◆ TASK LIST:
**A.** Answer these questions using the Tether reserves article:
(i) At which bank was the $2.2 billion in Tether's account held?
(ii) On what date was that amount recorded in the latest statement?
(iii) What position does Stuart Hoegner hold?
**B.** Write a continuation of the Tether reserves article, picking up after its final sentence.

◆ DOCUMENT PASSAGE:
Rumors about stablecoin Tether not being fully backed by dollar reserves are looking increasingly thin, according to the latest bank statements, which show that USDT is fully backed by dollar reserves.
2.2 Billion in the Bank
Purportedly, statements from four separate months, detailing the cash held in Tether’s accounts, confirm the Tether USDT 00 stablecoin is fully backed by dollar reserves.
Bloomberg reveals the latest statement showing that $2.2 billion was present in Tether’s account at Puerto Rico’s Noble Bank back on January 31st, 2018. According to data compiled by CoinMarketCap, roughly the same amount of Tethers existed on that day.
According to sources familiar with the matter, at least some of these statements have been brought to the knowledge of regulators as Tether is currently involved in a Bitcoin price 00 manipulation investigation.
What’s more, these numbers also match in to the circulating supply in September and October last year in the runup to Bitcoin’s all-time high price.
Bloomberg notes that the statements have been provided by someone with access to the records of the company and have been confirmed by a government official, without revealing any names.
Speaking on the matter was Stuart Hoegner, general counsel for Tether and Bitfinex, who said:
As a company that takes its legal and compliance obligations very seriously, we are not in a position to comment on the discussions we have nor to acknowledge the existence of subpoenas or similar legal requests.

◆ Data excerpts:
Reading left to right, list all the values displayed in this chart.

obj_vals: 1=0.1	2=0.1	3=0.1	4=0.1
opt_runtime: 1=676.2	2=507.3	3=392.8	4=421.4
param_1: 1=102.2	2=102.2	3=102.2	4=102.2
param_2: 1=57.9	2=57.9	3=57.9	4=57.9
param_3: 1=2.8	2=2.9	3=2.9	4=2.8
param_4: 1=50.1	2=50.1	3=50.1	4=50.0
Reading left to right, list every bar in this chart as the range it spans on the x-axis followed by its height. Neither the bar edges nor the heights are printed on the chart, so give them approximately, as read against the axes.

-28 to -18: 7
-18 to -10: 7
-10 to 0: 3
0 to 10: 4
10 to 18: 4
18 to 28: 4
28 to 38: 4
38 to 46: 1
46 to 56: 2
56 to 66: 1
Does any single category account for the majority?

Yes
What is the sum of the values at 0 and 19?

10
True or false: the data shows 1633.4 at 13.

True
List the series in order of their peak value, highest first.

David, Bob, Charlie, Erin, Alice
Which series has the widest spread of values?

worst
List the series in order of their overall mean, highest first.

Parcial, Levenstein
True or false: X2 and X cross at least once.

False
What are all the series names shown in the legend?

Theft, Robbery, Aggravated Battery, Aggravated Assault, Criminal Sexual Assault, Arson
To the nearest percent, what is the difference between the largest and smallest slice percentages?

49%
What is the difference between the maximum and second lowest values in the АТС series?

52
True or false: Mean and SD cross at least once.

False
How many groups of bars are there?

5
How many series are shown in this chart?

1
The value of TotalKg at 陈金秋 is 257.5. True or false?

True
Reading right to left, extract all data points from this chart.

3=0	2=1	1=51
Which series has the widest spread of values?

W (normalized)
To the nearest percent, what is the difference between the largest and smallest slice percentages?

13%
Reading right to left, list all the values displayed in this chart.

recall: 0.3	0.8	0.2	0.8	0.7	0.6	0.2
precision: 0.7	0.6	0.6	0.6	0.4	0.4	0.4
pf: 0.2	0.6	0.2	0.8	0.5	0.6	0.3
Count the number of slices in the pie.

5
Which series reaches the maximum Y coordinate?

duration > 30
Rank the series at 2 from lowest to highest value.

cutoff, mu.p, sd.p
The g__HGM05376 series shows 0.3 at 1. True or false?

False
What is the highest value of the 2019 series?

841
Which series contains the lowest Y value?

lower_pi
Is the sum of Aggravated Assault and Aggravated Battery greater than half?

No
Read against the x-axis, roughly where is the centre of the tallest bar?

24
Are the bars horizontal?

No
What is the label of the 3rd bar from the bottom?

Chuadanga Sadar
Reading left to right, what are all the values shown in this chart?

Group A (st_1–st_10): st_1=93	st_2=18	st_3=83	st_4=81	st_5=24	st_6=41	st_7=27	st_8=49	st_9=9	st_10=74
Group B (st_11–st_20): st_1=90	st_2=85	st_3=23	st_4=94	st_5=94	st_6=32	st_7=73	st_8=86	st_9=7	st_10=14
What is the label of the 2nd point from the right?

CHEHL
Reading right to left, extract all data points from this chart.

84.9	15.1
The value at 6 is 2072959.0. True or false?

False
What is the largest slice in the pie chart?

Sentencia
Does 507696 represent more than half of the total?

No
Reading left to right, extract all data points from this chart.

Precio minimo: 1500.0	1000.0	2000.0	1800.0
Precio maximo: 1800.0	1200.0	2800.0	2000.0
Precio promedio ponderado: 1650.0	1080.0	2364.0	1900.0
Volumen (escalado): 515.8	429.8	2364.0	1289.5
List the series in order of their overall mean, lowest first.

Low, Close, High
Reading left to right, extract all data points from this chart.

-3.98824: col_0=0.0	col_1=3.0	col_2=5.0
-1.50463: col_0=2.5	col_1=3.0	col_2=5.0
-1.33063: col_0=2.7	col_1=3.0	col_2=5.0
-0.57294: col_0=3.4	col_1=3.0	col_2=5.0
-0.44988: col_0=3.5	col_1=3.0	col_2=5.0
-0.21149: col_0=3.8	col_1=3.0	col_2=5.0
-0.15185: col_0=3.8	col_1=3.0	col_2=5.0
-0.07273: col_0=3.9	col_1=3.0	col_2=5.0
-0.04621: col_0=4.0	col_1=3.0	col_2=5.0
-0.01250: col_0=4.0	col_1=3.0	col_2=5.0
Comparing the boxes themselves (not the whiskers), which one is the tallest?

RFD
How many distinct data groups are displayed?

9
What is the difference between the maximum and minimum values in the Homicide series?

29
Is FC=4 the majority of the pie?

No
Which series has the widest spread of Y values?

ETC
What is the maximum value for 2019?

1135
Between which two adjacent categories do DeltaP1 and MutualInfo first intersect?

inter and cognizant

◆ ANSWERS FOR THE EXERCISE:
**A.**
(i) Noble Bank in Puerto Rico
(ii) January 31st, 2018
(iii) General counsel for Tether and Bitfinex

**B.**
It’s also worth noting that law firm Freeh, Sporkin & Sullivan LLP (FSS) – a firm established by former Federal Judges, also confirmed earlier this year that “Tether’s unencumbered assets exceed the balance of fully-backed USD Tethers in circulation as of June 1st, 2018.”
Last month, Tether revealed that its new banking partner is Deltec Bank & Trust Limited (Deltec), headquartered in the Bahama, holds $1,831,322,828 of Tether’s money back on October 31st.
On the same day, according to CoinMarketCap, there were $1,822,014,579 USDT in circulation, confirming their dollar peg.
Earlier this year after Tether split up with its accounting and advisory firm Friedman LLP and after a couple of researchers at the University of Texas published a paper called Is Bitcoin Really Un-Tethered?
This reignited suspicions that the altcoin manipulated the price of bitcoin. In result, the stablecoin also experienced its own periods of brief volatility, breaking from its dollar peg and hitting as low as 0.86 cents in April.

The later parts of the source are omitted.